Set task 1 - The Lezer highlighting page below has import statements. List every name they import, with the source each comes from.

Page extract -

==*==

HTML Syntax Highlighting (Server-Side)

For non-CodeMirror rendering, use highlightTree:

import { highlightTree, classHighlighter, styleTags } from "@lezer/highlight";

export function highlight(script: string): string {
  const tree = parserWithMetadata.parse(script);
  const ranges: { from: number; to: number; clazz: string }[] = [];
  highlightTree(tree, classHighlighter, (from, to, classes) => {
    ranges.push({ from, to, clazz: classes });
  });
  return ranges.reduceRight((acc, range) => {
    const span = `<span class="${range.clazz}">${acc.slice(range.from, range.to)}</span>`;
    return acc.slice(0, range.from) + span + acc.slice(range.to);
  }, script);
}

Mixed/Nested Parsing

Embed one grammar inside another using parseMixed():

import { parseMixed } from "@lezer/common";
import { liftoscriptLanguage } from "../../liftoscriptLanguage";

const parserWithMetadata = plannerExerciseParser.configure({
  props: [styleTags(plannerExerciseStyles)],
  wrap: parseMixed((node) => {
    return node.name === "Liftoscript" ? { parser: liftoscriptLanguage.parser } : null;
  }),
});

The embedded region must be captured as a single token in the outer grammar:

Liftoscript { "{~" ![~]* "~}" }

This allows {~ if (cr >= 5) { state.weight += 5lb } ~} blocks in the planner grammar to be parsed and highlighted with the Liftoscript grammar.

Part 6: Liftosaur-Specific Conventions

Common Token Patterns

Pattern	Token	Example
Set notation	`SetPart { Rep "x" (RepRange \| Rep) }`	`3x5`, `3x5-8`
Weight	`Weight { ("+" \| "-")? (Float \| Int) ("lb" \| "kg") "+"? }` (token)	`100kg`, `+5lb`
Ask weight	`AskWeight { "?+" }` (token)	`?+`
Percentage	`Percentage { ("+" \| "-")? (Float \| Int) "%" }` (token)	`80%`, `-5%`
RPE	`Rpe { "@" PosNumber }` (rule, `"@"` is inline token)	`@8`, `@9.5`
Duration/Timer	`Duration { @digit+ "s" }` (token)	`90s`
Section separator	`SectionSeparator { "/" }` (token)	`/`
Exercise name	`ExerciseName { NonSeparator+ }` (rule)	`Bench Press`
Comments	`LineComment { "//" ![\n]* linebreakOrEof }` (token)	`// rest day`
Unilateral reps	`UnilateralReps { Rep "\|" Rep }`	`5\|5`

Line-Oriented Format Pattern

For formats where newlines are significant:

@skip { space }  // space = $[ \t]+, NOT @whitespace (no newlines)

@tokens {
  space { $[ \t]+ }
  linebreakOrEof { linebreak | @eof }
  linebreak { "\n" | "\r" | "\r\n" }
}

Always define linebreakOrEof to handle the last line without a trailing newline.

==*==

Extracted entries -
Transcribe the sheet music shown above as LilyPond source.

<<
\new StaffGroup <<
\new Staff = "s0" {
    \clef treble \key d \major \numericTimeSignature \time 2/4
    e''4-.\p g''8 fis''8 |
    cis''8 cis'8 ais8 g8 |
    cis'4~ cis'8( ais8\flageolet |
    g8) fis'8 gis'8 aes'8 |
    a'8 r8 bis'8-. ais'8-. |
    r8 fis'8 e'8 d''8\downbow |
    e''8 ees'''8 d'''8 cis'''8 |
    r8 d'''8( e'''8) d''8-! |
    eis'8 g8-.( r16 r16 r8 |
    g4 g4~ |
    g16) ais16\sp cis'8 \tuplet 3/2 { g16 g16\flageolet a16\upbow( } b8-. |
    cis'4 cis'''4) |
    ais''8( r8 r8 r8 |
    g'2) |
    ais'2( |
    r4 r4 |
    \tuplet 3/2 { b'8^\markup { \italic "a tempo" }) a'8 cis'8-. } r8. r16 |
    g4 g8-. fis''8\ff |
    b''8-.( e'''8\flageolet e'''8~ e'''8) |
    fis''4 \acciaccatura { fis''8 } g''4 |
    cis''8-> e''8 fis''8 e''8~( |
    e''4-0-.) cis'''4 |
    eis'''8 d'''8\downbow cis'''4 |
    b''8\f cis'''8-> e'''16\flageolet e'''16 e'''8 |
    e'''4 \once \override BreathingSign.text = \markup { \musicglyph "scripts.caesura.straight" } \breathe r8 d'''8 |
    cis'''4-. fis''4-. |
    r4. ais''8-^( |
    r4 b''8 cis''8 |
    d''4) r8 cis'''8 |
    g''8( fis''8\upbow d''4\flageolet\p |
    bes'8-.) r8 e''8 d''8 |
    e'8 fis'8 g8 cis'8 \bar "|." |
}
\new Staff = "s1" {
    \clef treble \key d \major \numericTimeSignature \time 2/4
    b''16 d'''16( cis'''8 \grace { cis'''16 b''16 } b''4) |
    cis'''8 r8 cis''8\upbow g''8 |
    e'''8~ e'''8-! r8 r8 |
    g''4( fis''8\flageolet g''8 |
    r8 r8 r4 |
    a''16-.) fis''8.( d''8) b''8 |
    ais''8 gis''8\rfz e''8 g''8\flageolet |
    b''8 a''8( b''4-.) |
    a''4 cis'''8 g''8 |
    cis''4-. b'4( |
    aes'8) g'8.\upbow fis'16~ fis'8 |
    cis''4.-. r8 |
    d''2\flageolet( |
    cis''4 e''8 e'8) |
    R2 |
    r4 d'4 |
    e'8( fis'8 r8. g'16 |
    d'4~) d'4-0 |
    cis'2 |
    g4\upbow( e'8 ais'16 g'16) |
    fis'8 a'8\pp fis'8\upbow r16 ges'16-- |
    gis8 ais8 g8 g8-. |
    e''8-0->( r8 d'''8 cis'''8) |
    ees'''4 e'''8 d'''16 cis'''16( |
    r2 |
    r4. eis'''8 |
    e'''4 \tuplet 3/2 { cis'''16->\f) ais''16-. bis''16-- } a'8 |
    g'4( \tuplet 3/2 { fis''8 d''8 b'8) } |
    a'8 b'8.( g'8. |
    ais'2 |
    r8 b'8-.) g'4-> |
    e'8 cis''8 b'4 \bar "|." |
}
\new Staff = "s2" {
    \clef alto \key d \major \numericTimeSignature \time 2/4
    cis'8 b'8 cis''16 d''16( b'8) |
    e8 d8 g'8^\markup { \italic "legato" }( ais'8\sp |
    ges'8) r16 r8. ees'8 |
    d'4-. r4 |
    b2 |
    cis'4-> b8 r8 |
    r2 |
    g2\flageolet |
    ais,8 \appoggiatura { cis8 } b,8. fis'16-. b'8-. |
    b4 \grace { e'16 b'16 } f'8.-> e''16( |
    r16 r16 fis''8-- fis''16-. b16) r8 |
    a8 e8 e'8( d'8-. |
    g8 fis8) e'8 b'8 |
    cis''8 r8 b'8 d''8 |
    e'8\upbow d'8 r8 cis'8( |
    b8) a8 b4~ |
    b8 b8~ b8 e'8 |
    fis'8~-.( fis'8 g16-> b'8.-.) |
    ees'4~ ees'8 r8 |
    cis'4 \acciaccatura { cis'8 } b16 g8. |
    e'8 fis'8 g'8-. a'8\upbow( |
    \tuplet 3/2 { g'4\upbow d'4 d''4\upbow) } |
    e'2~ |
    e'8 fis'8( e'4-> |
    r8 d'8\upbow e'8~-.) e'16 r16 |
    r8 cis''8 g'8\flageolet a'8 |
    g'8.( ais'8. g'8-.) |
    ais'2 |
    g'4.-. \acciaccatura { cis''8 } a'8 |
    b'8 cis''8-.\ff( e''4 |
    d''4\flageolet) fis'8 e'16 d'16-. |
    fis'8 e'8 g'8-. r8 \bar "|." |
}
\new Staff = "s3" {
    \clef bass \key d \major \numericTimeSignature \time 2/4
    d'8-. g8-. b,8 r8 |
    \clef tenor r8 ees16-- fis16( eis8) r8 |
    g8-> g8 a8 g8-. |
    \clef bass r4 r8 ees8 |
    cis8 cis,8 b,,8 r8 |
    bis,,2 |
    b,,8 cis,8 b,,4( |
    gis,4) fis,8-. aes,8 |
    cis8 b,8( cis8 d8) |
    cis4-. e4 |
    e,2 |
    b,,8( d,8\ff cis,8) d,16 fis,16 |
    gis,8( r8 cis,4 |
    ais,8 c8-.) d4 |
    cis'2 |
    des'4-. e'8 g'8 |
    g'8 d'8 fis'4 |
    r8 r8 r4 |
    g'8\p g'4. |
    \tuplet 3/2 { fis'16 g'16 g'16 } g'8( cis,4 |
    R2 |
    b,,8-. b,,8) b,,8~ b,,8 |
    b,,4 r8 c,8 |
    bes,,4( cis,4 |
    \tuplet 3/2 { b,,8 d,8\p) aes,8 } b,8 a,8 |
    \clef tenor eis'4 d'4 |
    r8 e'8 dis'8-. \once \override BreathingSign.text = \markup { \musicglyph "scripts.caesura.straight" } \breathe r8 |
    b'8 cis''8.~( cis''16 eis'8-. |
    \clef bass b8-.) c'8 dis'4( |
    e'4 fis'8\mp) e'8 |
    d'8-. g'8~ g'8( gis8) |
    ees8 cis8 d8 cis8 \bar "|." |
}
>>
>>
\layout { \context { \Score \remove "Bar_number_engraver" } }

==*==

Set task 2 - How many lines in the entries above contain the string "flageolet"? Reply with the number alone.

Complete answer 1 -
highlightTree, from "@lezer/highlight"
classHighlighter, from "@lezer/highlight"
styleTags, from "@lezer/highlight"
parseMixed, from "@lezer/common"
liftoscriptLanguage, from "../../liftoscriptLanguage"

Complete answer 2 - 11